● **COSA SERVE**: Riprendi l'articolo sul crollo del ponte ferroviario sul San Leonardo nel 1931 e proseguilo subito dopo l'ultima frase riportata.

Cefalunews, 7 febbraio 2021
Novant’anni fa, nei giorni tra il 21 e il 25 febbraio, la
Sicilia fu sconvolta da una persistente area depressionaria che colpì
soprattutto la parte nord-occidentale dell’isola, provocando per le incessanti
piogge, ingenti danni a cose e persone. Si verificarono frane, esondazioni e
vittime. Da questo nubifragio di estrema violenza fu coinvolta anche la città
di Termini Imerese. In realtà, l’eccezionale evento meteorologico provocò gli
straripamenti dei fiumi: San Leonardo, Torto, Imera settentrionale e del
torrente Barratina.
La devastante
alluvione coinvolse in particolar modo il ponte ferroviario sito sul San
Leonardo che collegava e collega la tratta Palermo – Termini Imerese. Infatti,
la furia delle acque provocò l’erosione degli argini naturali e scalzò gradualmente
la fondazione di uno dei due piloni centrali che reggeva il ponte in ferro,
destabilizzandolo. Il cedimento del pilastro avvenne nella notte del 21
febbraio 1931, al transito del primo convoglio, nello specifico, un treno merci
proveniente da Palermo.
Per noi
termitani è molto nota la tavola illustrativa de “La Domenica del Corriere” –
Supplemento illustrato del Corriere della Sera – del 5 aprile 1931.
Infatti, nel numero precitato che ho avuto modo di
leggere, la didascalia a corredo del disegno recita:
“Le
erosioni e gli altri guasti prodotti dalla recente grande alluvione hanno fatto
cedere il ponte di san Leonardo, sulla linea Palermo-Termini, proprio mentre
passava un treno merci. Il Genio sta ora costruendo, a fianco del vecchio, un
nuovo ponte in ferro. E il servizio ferroviario continua col solo inconveniente
del trasbordo dei viaggiatori da una riva all’altra del corso d’acqua”.
Tuttavia, incontrandomi con uno di questi “ricercatori
di antichità”, mi sono imbattuto in una specifica cartolina – fotografica in
bianco e nero, viaggiata (datata 20 marzo 1931), che raffigura da un’altra
angolazione visiva, quel tragico episodio. Infatti, la foto ritrae:
- In primo piano, tre
militi della Milizia Ferroviaria (di cui non conosciamo i loro nomi), in
posa preordinata, verosimilmente componenti della squadra dei soccorsi;
- Sullo sfondo, il ponte
in ferro crollato, questi, realizzato a un solo piano, a parete singola, e
costruito da pannelli modulari di tre metri, chiodati fra di loro;
- A fianco del ponte
caduto, il nuovo in costruzione, nello specifico un Roth Wagner, molto più
resistente del precedente;
- Infine, la locomotiva
del gruppo 7401 precipitata sul greto del fiume.

● **DATI FORNITI**:

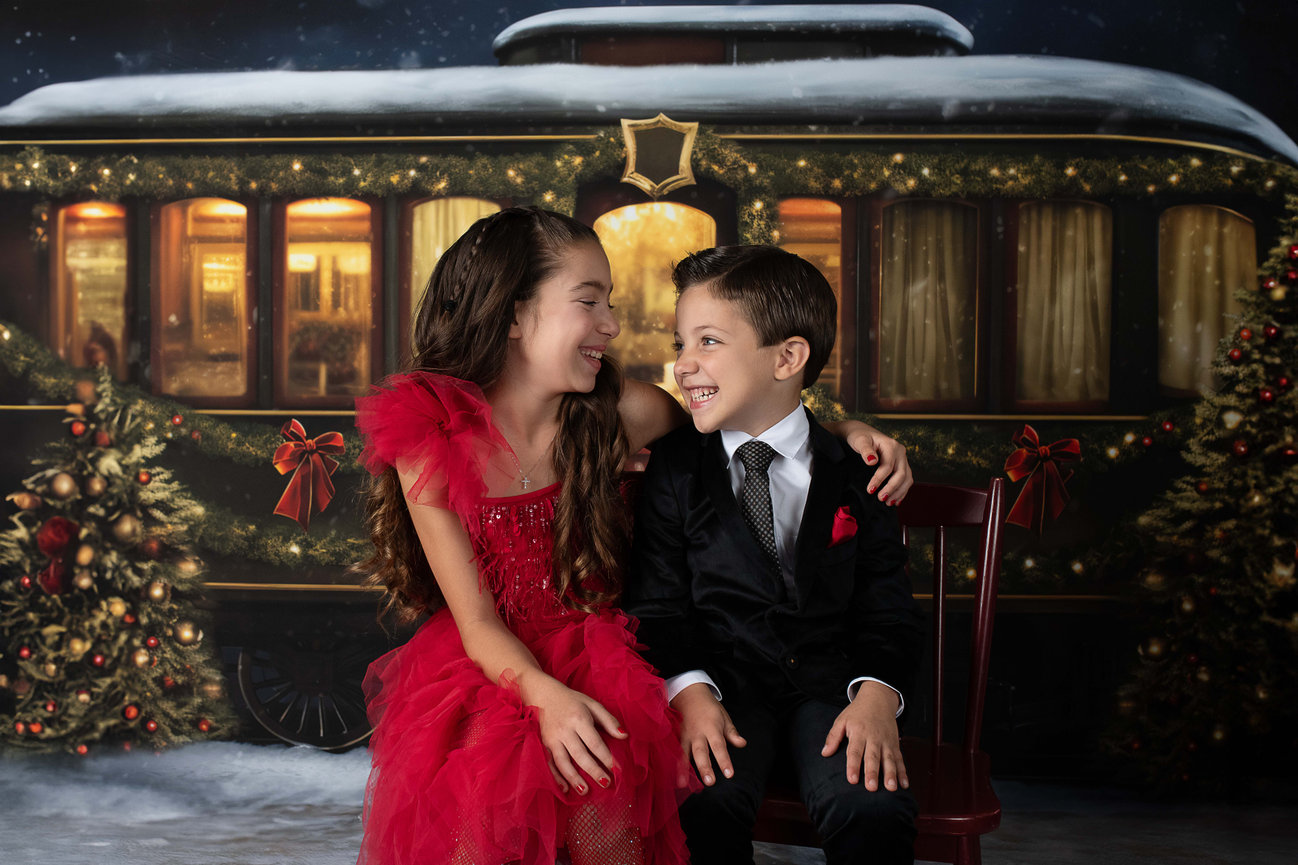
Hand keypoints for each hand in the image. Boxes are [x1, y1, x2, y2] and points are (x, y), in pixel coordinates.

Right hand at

● **RISPOSTA**:
La cartolina che immortala questa scena d’epoca, è
un’altra testimonianza tangibile che si aggiunge nel contesto storico-sociale
della città di Termini Imerese del secondo anteguerra. La foto, come dicevamo,
ha per soggetto principale oltre al ponte crollato e il nuovo in fase di
costruzione, anche la rappresentanza di una specialità della Milizia volontaria
per la sicurezza nazionale, ossia la Milizia Ferroviaria.
La Milizia Ferroviaria Nazionale, una specialità
della Milizia Volontaria per la Sicurezza Nazionale (M.V.S.N.), già dal maggio
del 1923 aveva sostituito i disciolti nuclei di Polizia Ferroviaria, nel
servizio di vigilanza nelle ferrovie del Regno d’Italia. La M.V.S.N. […] Faceva parte delle Forze Armate e dipendeva dal
Ministero delle Comunicazioni per il suo impiego, e dai Commissariati locali di
Pubblica Sicurezza per il mantenimento dell’ordine pubblico. I militi della
ferroviaria vestivano l’uniforme della MVSN con cappello alpino, e al posto
dello scudetto, sul braccio portavano un distintivo formato da una ruota di
treno in mezzo a due ali, il tutto ricamato in canottiglia oro su fondo cremisi […].
(Cfr. Felix Villa, Scudetti molto speciali, Uniformi e Armi n.89, Agosto 1998).
Riguardo all’uniforme indossata dai tre militi, la
tecnica costruttiva dei ponti sul San Leonardo e la locomotiva a vapore delle
Ferrovie dello Stato raffigurati in cartolina, saltano rapidamente all’occhio
“per gli addetti ai lavori”, quegli elementi pertinenti, circa la
documentazione storico-militare.
Infatti, abbiamo consultato due specialisti in
materia: Diego Bosi, studioso di uniformologia e il Gen. Mario Pietrangeli, già
comandante di unità militari ferroviarie, i quali entrambi ci hanno rilasciato
gentilmente le loro dettagliate descrizioni informative, senz’altro uniche e
preziose.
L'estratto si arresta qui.